Jim Bouton, the pitcher-author, is lucky he is neither British nor a poet. American critics, with the exception of people like Bowie Kuhn and Sportswriter Dick Young, were generally kind in their comments on Bouton's prose. British critics, on the other hand, were uncomfortably direct in their reaction to the published work of John Snow, a British counterpart of Bouton who is also a pitcher—more precisely, a cricket bowler—and a published writer. But Snow writes poetry with lines like,
"What if eternal darkness slapped your face/ Or a noseless man touched your hand,/Would the puking rise/ From where it lies,/Would you feel small/A part of the damned?" Alan Ross, poet, critic and onetime cricketer himself, said of Snow's verse: 'These 15 or so doodles are limp in rhythm, trite in sentiment, and weak in grammar and just about everything else." For good measure, Ross also had an unkind word about the poet as cricket player, implying that the fast-balling Snow (who has a habit of throwing dusters, called bumpers in Britain) dogs it in relatively unimportant county matches, whereas he is always gung-ho when he plays for England in international competition.
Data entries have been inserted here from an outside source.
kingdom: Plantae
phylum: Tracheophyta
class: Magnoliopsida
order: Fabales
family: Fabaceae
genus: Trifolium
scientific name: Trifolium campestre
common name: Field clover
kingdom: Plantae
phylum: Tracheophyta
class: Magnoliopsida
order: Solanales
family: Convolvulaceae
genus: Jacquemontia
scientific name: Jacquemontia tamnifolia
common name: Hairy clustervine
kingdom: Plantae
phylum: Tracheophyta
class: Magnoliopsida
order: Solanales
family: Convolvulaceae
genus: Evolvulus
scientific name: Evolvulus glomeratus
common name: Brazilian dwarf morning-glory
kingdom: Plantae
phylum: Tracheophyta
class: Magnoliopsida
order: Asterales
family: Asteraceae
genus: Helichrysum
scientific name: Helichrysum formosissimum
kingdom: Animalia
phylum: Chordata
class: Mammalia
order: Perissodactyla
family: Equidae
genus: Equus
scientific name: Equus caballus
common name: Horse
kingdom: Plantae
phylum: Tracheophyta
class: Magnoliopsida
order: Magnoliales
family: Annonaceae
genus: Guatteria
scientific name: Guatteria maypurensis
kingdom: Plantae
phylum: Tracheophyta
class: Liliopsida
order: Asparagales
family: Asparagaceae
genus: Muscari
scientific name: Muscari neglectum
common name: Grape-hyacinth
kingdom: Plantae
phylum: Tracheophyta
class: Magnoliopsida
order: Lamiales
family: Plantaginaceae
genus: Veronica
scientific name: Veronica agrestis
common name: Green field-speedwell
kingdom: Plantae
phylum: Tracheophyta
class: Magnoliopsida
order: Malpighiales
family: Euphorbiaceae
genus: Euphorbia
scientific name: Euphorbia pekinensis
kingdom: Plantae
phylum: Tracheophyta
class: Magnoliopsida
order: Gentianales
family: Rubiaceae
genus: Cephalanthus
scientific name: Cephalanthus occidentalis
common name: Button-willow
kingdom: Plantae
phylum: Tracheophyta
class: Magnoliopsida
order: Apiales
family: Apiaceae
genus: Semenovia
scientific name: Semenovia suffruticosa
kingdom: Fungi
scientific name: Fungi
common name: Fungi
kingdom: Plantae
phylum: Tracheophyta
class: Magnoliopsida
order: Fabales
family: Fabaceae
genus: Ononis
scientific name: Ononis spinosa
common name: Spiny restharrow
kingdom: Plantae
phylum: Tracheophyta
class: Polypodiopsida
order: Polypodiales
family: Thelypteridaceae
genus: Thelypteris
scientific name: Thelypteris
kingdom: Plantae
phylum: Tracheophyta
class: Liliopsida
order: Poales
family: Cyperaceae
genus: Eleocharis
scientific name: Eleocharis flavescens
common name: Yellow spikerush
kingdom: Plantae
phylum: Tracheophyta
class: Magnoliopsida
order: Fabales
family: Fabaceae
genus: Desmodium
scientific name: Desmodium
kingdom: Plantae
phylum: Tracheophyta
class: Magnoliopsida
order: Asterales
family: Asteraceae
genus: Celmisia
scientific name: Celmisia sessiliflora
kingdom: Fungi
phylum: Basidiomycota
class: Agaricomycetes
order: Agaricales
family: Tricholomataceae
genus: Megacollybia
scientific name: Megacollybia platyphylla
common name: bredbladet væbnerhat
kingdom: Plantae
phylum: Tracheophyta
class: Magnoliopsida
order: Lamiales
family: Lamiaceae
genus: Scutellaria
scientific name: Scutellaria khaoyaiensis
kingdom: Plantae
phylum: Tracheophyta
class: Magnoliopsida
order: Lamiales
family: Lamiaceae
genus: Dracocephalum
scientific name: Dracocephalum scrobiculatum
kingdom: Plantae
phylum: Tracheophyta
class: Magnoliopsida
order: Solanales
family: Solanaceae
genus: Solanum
Like Bouton, Snow reacted to the criticism mildly but pointedly (Bouton used a Dick Young phrase as the title of his second book). Snow said he really did not mind if his poetry was disliked and then added that he had not known Ross wrote poetry, too. After sampling a bit of his critic's work the bowler put it down with, "Not bad. But it's not very lively, is it?" He had nothing to say about Ross' cricket playing.
Football coaches seem more concerned with long hair than almost anybody else, and when Lee Corso, the University of Louisville coach, was on a radio call-in show the other day, inevitably one of the callers asked him about his players' long hair. Corso replied that he paid little attention to it as long as they produced on the field. For example, John Madeya, an All-America candidate, has collar-length hair and a Gay '90s mustache. Kicker Scott Marcus has his hair in what he calls a Jewish Afro.
As the hair discussion ended, another call came for Corso, this one from his 10-year-old son David, who was listening at home. "Daddy," said David, "if you let your players wear their hair as long as they want, why won't you let me?"
The usually talkative Corso was stumped. Finally, he said, "You're not old enough to decide that yet, son." And then, after a menacing pause, he added, "Just wait till I get home."